Thursday, 1 June 2017

Why preparation of Minutes of Board, General Meetings, and Committee Meetings important?

Why preparation of Minutes of Board, General Meetings, and Committee Meetings important?
Relevant Provisions;
-          Section 118 & 119 of Companies Act 2013
-          Secretarial Standards on Meetings of the Board of Directors (SS-1)
-          Secretarial Standards on General Meetings (SS-2)
-          Rule 25 of the Companies (Management and Administration) Rules, 2014
-          Rule 3 of Companies (Meeting of Board and Powers) Rules, 2014
Documents to be prepared mandatorily;
-          Minutes Book of all the meetings of members, Board of Directors and Committees of Directors
-          Minutes Book of General Meetings
Minutes can be maintained either in Physical form or electronic form. As per SS-1 & SS-2, Minutes can be prepared in electronic form if it bears time stamp.
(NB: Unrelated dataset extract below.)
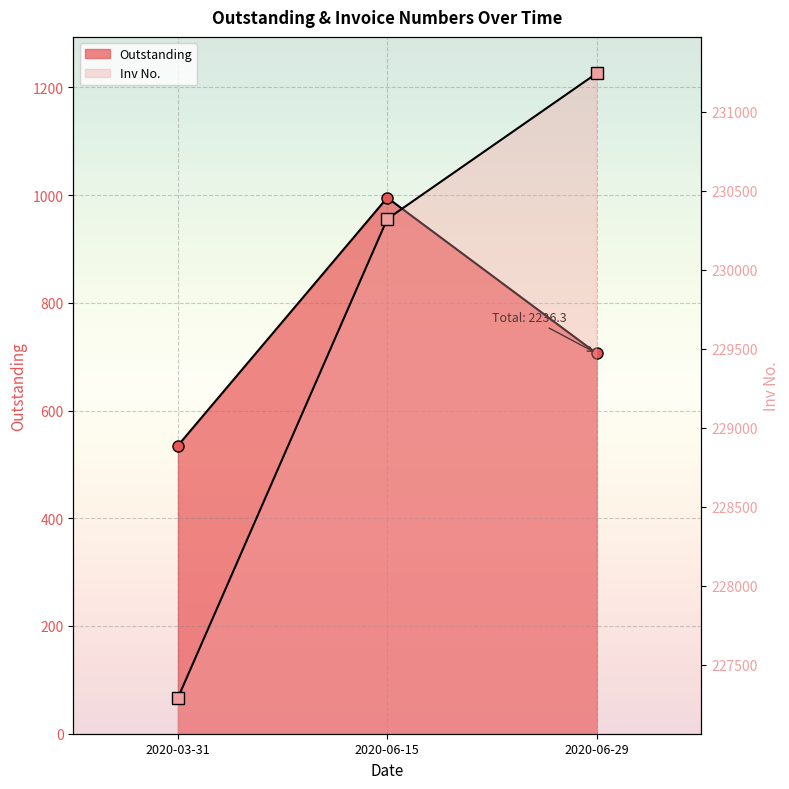

Between 2020-03-31 and 2020-06-15, which series saw the biggest shift?

Inv No.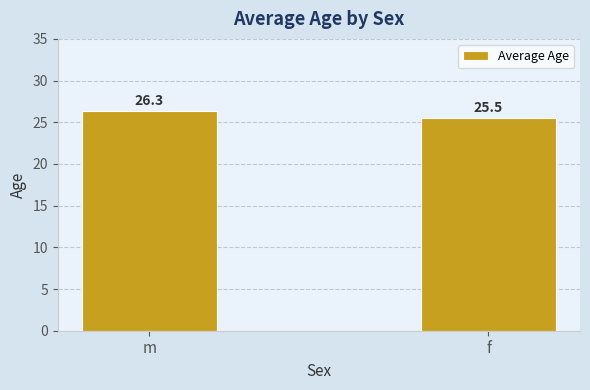

Count the values in the range 25 to 26.

1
Time stamp means current time of an event that is recorded by a computer. Through mechanisms such as the Network Time Protocol (NTP) a computer maintains accurate current time, calibrated to minutes fractions of second.
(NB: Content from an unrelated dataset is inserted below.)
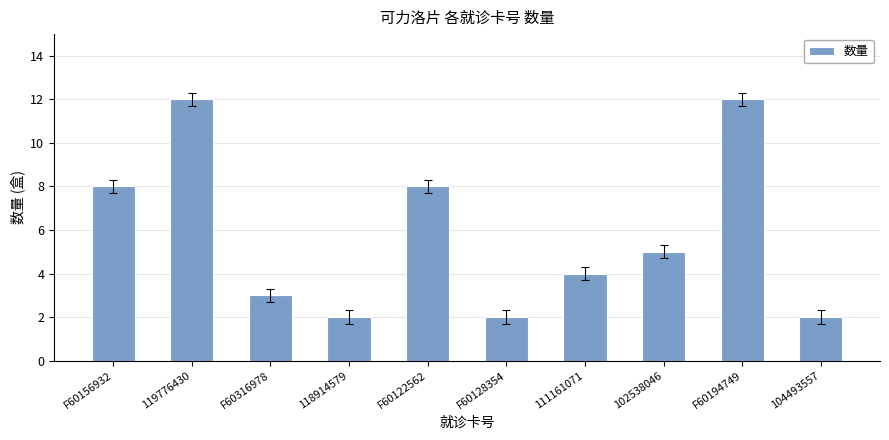

What is the greatest value displayed?

12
In accordance to SS-1, the minutes of the proceedings of every Board Meeting and every committee meeting are to be recorded in separate books.
When to circulate Draft Board Minutes and to whom?
Draft Minutes are required to be circulated to each Board member within 15 days from the date of conclusion of the meeting in prescribed means. It is important to note that the comments, if any of the directors on said draft Minutes has to be communicated within 7 days from the date of circulation thereof.
As per Rule 25 of the Companies (Management and Administration) Rules, 2014 and SS-1, the minutes be recorded within 30 days of the conclusion of every Board / Committee meeting is concerned.
Whether Minutes Book to be maintained loose-leaf form?
If maintained in loose-leaf form, shall be bound periodically. There shall be a proper locking device to ensure security and proper control to prevent removal or manipulation of the loose leaves.


Whether signed by the Chairman or Directors?
The chairman of the said meeting at any time before the next meeting or chairman of the next meeting at the next meeting, Chairman shall initial each page, sign the last page along with the date and place where he has signed, If minutes maintained electronically, Chairman shall sign the minutes digitally. Minutes once signed cannot be altered.
What are the consequences if not maintained Minutes Book?
As per new Act, for non compliance of provisions of section 118, the company shall be liable for a penalty of Rs.25,000/- and every officer who is default shall be liable for a penalty of Rs.5,000/
Further if any person is found guilty of tampering with the minutes of the proceedings of meeting, he shall be punishable with an imprisonment for a term which may extend to 2 years and with a fine of not less than Rs.25,000/- but may extend to one  lakh rupees.